Gerard Souzay |
Today is the birthday of the great composer César Franck and another great excuse to post Gerard Souzay, one of our favorite lieder singers of all-time.
César Franck (December 10, 1822 – November 8, 1890) was a composer, pianist, organist, and music teacher who worked in Paris during his adult life. He was born at Liège, in what is now Belgium (though at the time of his birth it was under the Dutch control).
Many of Franck's works employ "cyclic form", a method of achieving unity among several movements in which all of the principal themes of the work are generated from a germinal motif. The main melodic subjects, thus interrelated, are then recapitulated in the final movement. Franck's use of "cyclic form" is best illustrated by his Symphony in D minor (1888).
Gerard Souzay sings Nocturne:
His music is often contrapuntally complex, using a harmonic language that is prototypically late Romantic, showing a great deal of influence from Franz Liszt and Richard Wagner. In his compositions, Franck showed a talent and a penchant for frequent, graceful modulations of key. Often these modulatory sequences, achieved through a pivot chord or through inflection of a melodic phrase, arrive at harmonically remote keys. Indeed, Franck's students report that his most frequent admonition was to always "modulate, modulate." Franck's modulatory style and his idiomatic method of inflecting melodic phrases are among his most recognizable traits.

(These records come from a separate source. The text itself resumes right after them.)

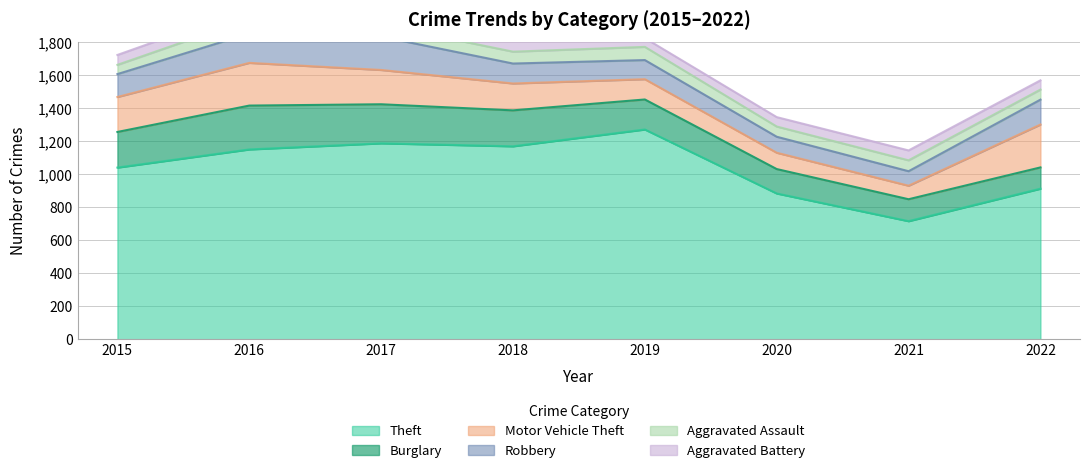

The Theft series shows 1108 at 2021. True or false?

False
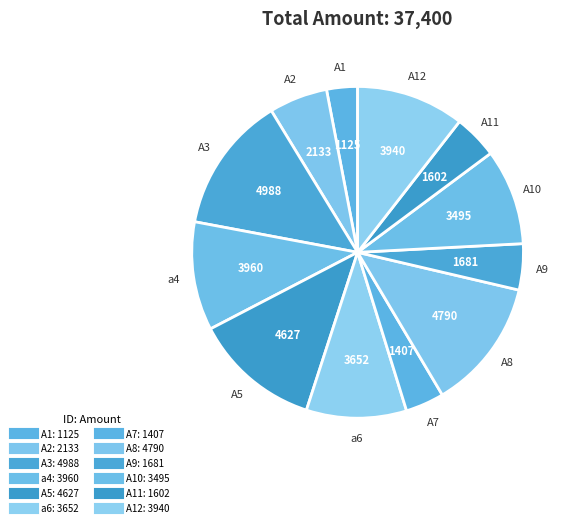

Count the number of slices in the pie.

12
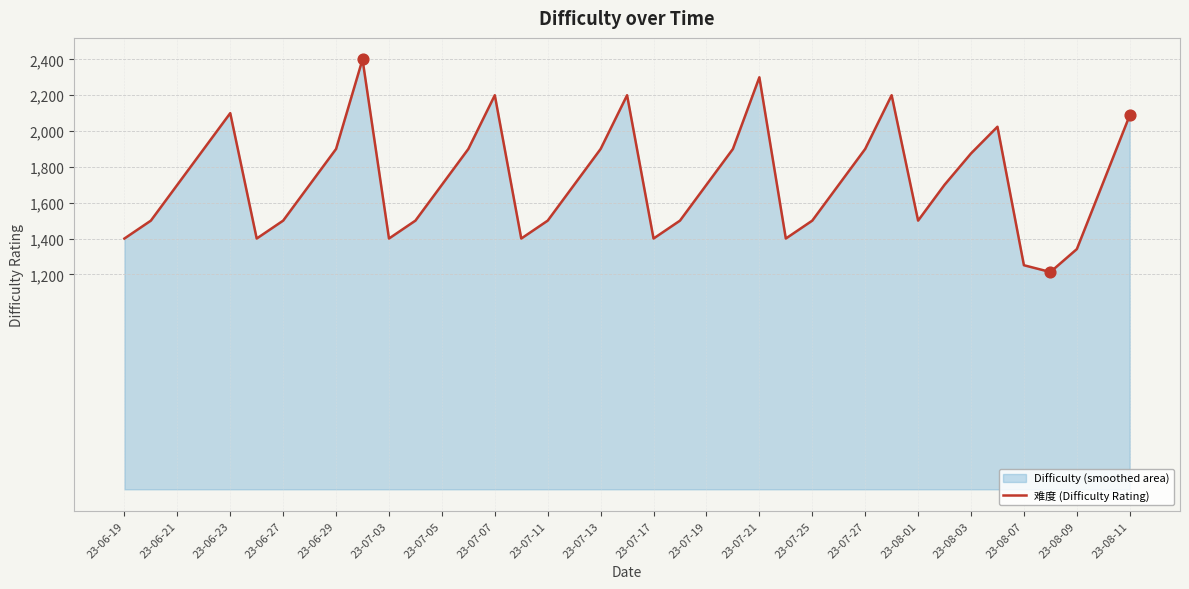

Between 23-07-27 and 23-07-19, which is larger?

23-07-27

King's College Choir sings Panis Angelicus:
Unusually for a composer of such importance and reputation, Franck's fame rests largely on a small number of compositions written in his later years, particularly his Symphony in D minor (1886–88), the Symphonic Variations for piano and orchestra (1885), the Prelude, Chorale and Fugue for piano solo (1884), the Sonata for Violin and Piano in A major (1886), the Piano Quintet in F minor (1879), and the symphonic poem Le Chasseur maudit (1883). The Symphony was especially admired and influential among the younger generation of French composers and was highly responsible for reinvigorating the French symphonic tradition after years of decline. One of his best known shorter works is the motet setting Panis Angelicus, which was originally written for tenor solo with organ and string accompaniment, but is also arranged for other voices and instrumental combinations.